# INSTRUCTIONS TO FOLLOW:
Return all entries verbatim; skip any pictures.

# RECORDS FOR THIS EXERCISE:
^^^^^^^^^^^^^^^^

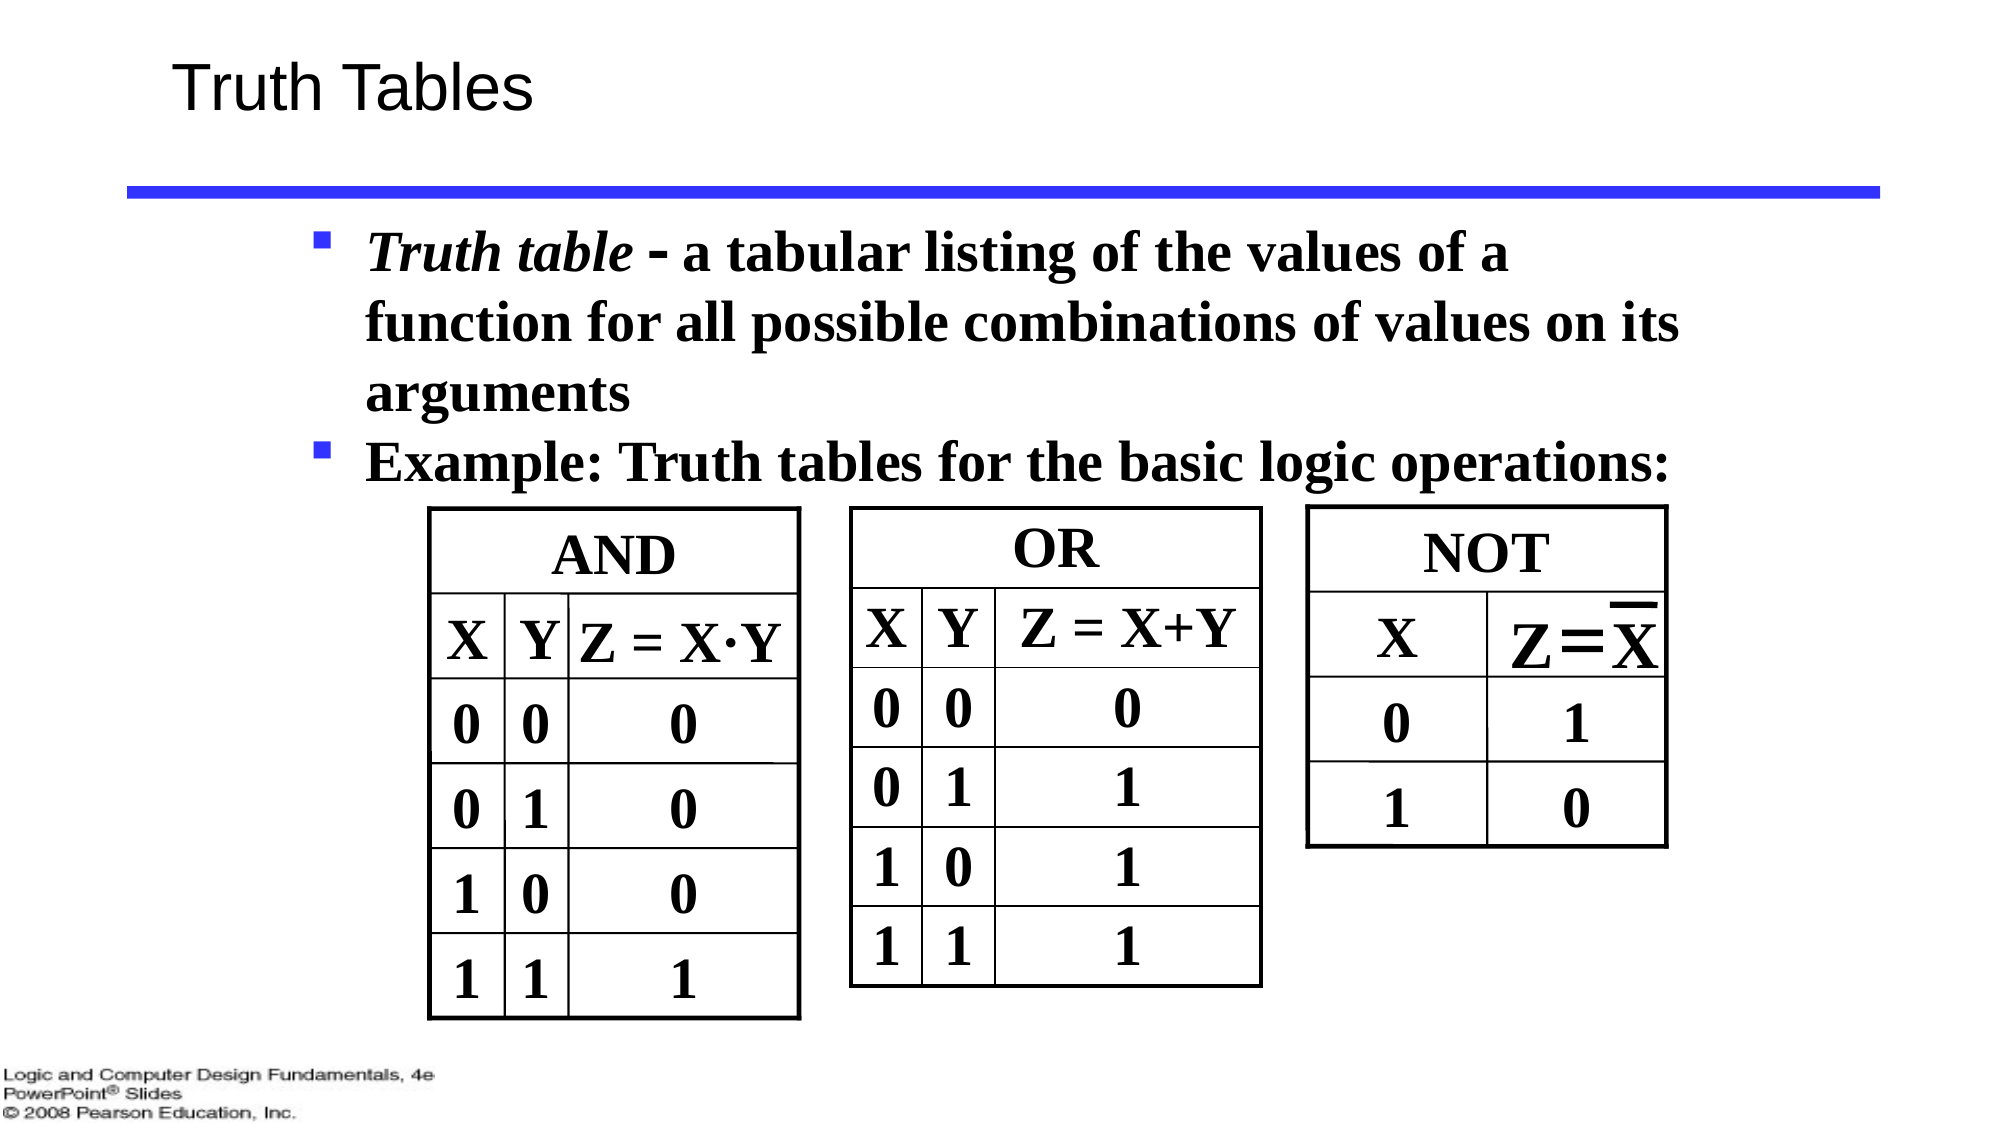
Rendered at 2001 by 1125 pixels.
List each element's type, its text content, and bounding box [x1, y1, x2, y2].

table_cell Z = X+Y [996, 589, 1259, 667]
table_header OR [853, 510, 1259, 587]
list Truth table - a tabular listing of the values of a function for all possible combinations of values on its arguments Example: Truth tables for the basic logic operations: [294, 205, 1725, 1031]
title Truth Tables [156, 0, 1857, 168]
table_cell 1 [923, 907, 994, 984]
table_cell Y [923, 589, 994, 667]
table_cell X [853, 589, 921, 667]
table_cell 1 [996, 748, 1259, 826]
table_cell 0 [996, 668, 1259, 746]
table_cell 0 [853, 748, 921, 826]
table_cell 1 [996, 828, 1259, 905]
table_cell 0 [923, 668, 994, 746]
table_cell 0 [923, 828, 994, 905]
picture [3, 1066, 435, 1123]
table_cell 1 [923, 748, 994, 826]
table_cell 1 [853, 907, 921, 984]
table_cell 0 [853, 668, 921, 746]
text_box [429, 508, 815, 1018]
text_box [1307, 506, 1667, 847]
table_cell 1 [853, 828, 921, 905]
table_cell 1 [996, 907, 1259, 984]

^^^^^^^^^^^^^^^^

# EXERCISE RESULT:
Rendered at 2001 by 1125 pixels.
List each element's type, its text content, and bounding box [x1, y1, x2, y2].

table_cell Z = X+Y [996, 589, 1259, 667]
table_header OR [853, 510, 1259, 587]
list Truth table - a tabular listing of the values of a function for all possible combinations of values on its arguments Example: Truth tables for the basic logic operations: [294, 205, 1725, 1031]
title Truth Tables [156, 0, 1857, 168]
table_cell 1 [923, 907, 994, 984]
table_cell Y [923, 589, 994, 667]
table_cell X [853, 589, 921, 667]
table_cell 1 [996, 748, 1259, 826]
table_cell 0 [996, 668, 1259, 746]
table_cell 0 [853, 748, 921, 826]
table_cell 1 [996, 828, 1259, 905]
table_cell 0 [923, 668, 994, 746]
table_cell 0 [923, 828, 994, 905]
picture [3, 1066, 435, 1123]
table_cell 1 [923, 748, 994, 826]
table_cell 1 [853, 907, 921, 984]
table_cell 0 [853, 668, 921, 746]
text_box [429, 508, 815, 1018]
text_box [1307, 506, 1667, 847]
table_cell 1 [853, 828, 921, 905]
table_cell 1 [996, 907, 1259, 984]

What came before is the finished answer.